Conlinoceras Temporal range: Late Cretaceous (Cenomanian)

Scientific classification
- Kingdom: Animalia
- Phylum: Mollusca
- Class: Cephalopoda
- Subclass: †Ammonoidea
- Order: †Ammonitida
- Family: †Acanthoceratidae
- Subfamily: †Acanthoceratinae
- Genus: †Conlinoceras Cobban & Scott, 1972
- Species: See text;

= Conlinoceras =

Genus of molluscs (fossil)

Conlinoceras, once included with Calycoceras as the subgenus Calycoceras (Conlinocras), is a strongly ribbed, evolute ammonite, belonging to the acanthoceratid subfamily Acanthoceratinae, known from the Cenomanian stage of the Upper Cretaceous.

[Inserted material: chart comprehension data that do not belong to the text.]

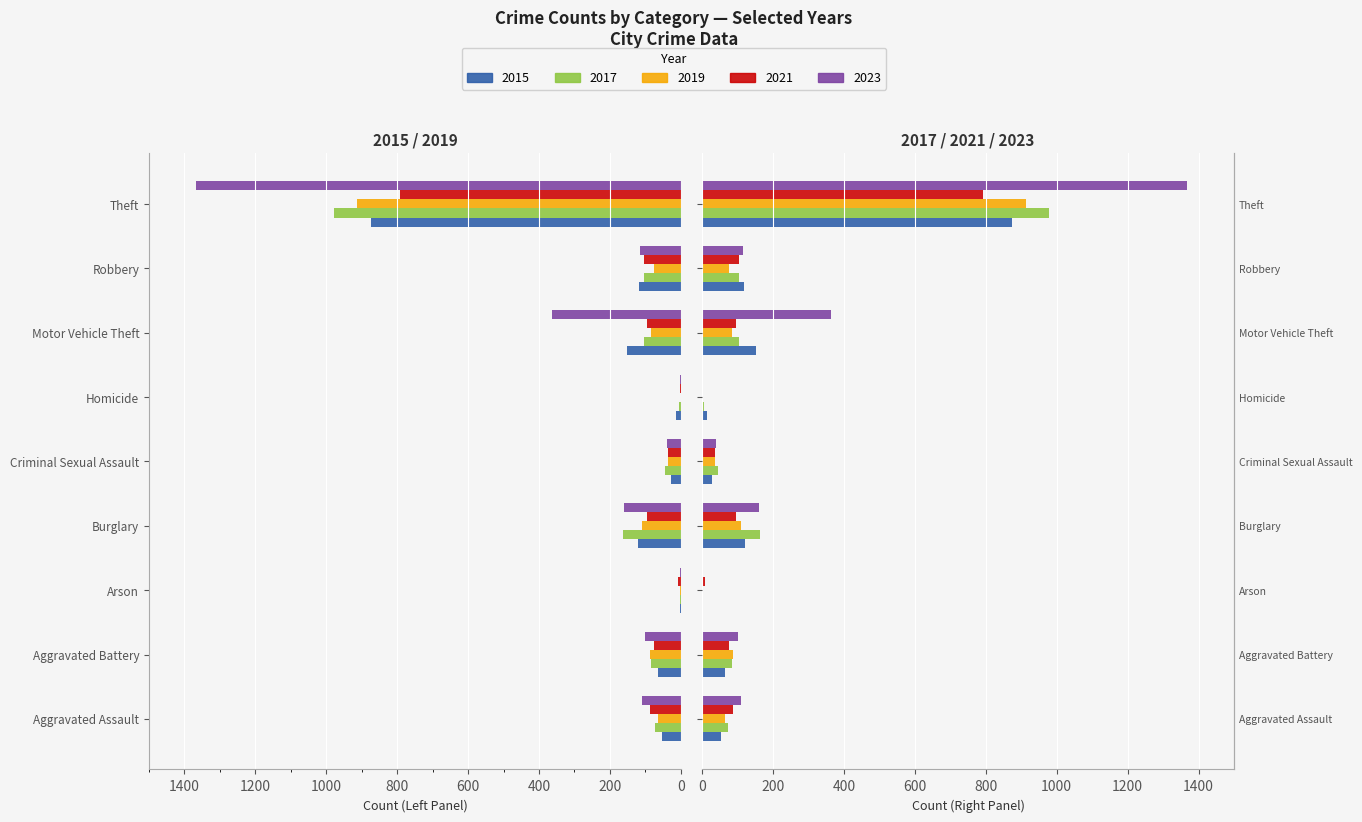

What is the spread (max minus min) of values at Homicide?

13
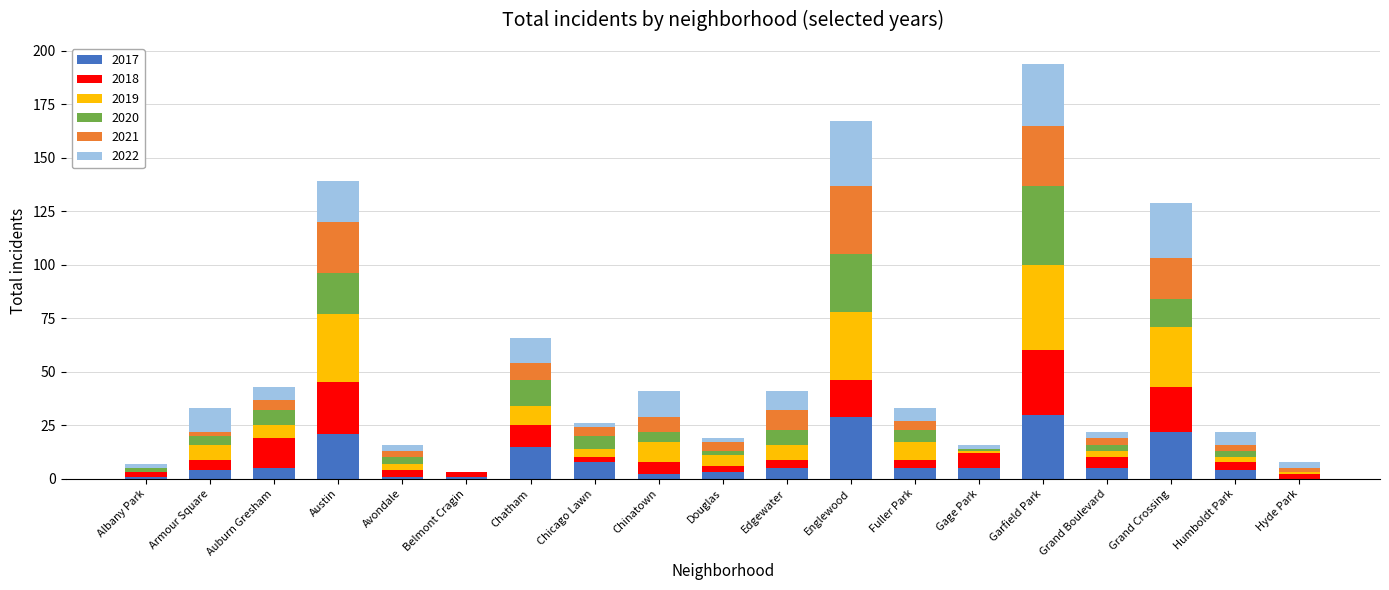

What is the total value across all series at Avondale?

16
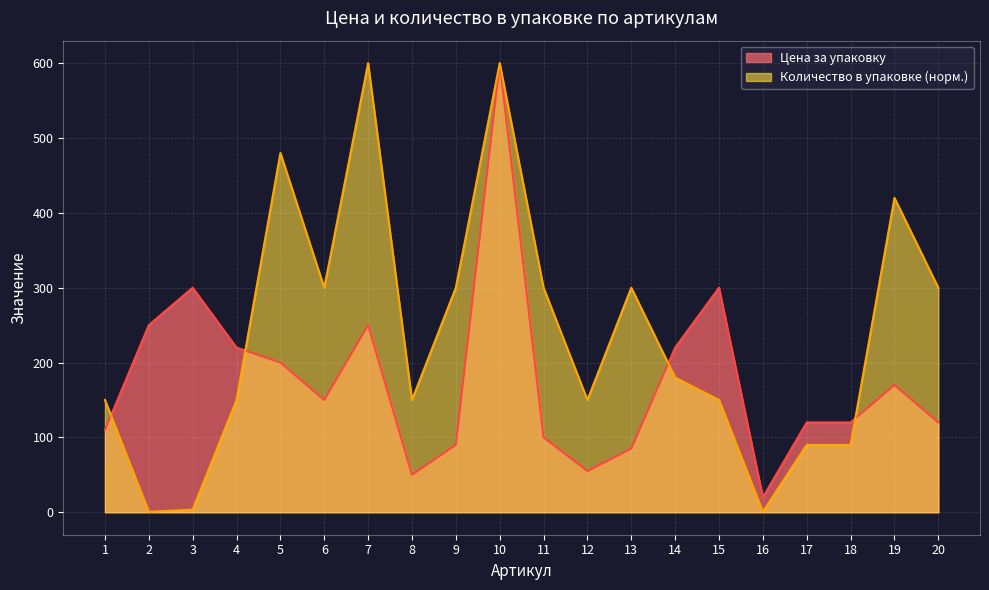

List the series in order of their overall mean, highest first.

Количество в упаковке (норм.), Цена за упаковку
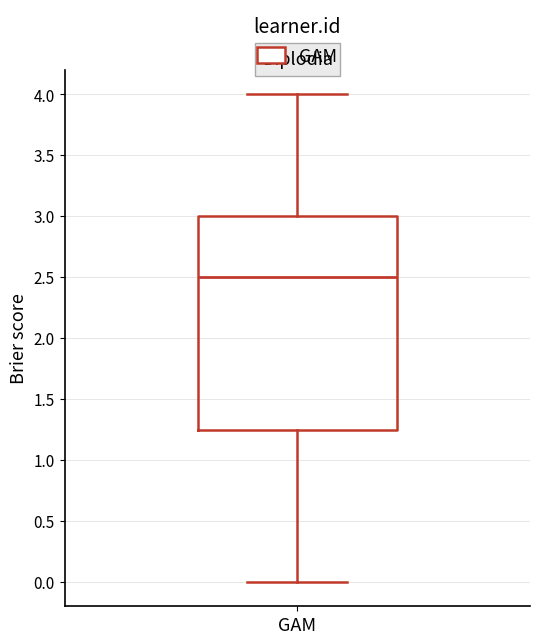

Transcribe this box plot: give where the median line is, the range the box spans, and where the two whiskers end, as read against the y-axis. The values are not printed on the chart, so give them approximately, as read against the axis.

median 2.50, box 1.25 to 3.00, whiskers 0.00 to 4.00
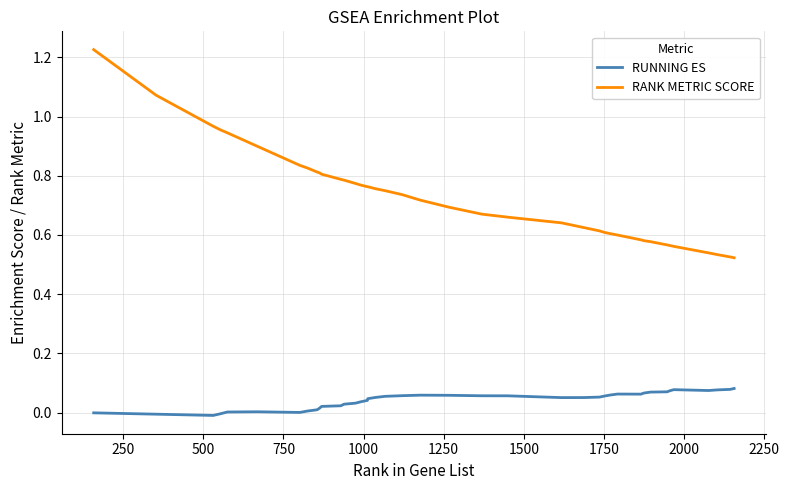

Which series has the largest total across all categories?

RANK METRIC SCORE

Shells are generally rapidly expanding with prominent, wide spaced, straight radial ribs that cross over the arched venter without interruption. Although somewhat similar in appearance to Calycoceras, Conlinoceras differs in having sparser, more widely spaced ribs.

The first (lowest) appearance of Conlinoceras tarrantense, which can reach a diameter of 12.5 cm ( 4.9 in), marks the base of the middle Cenomanian in Texas.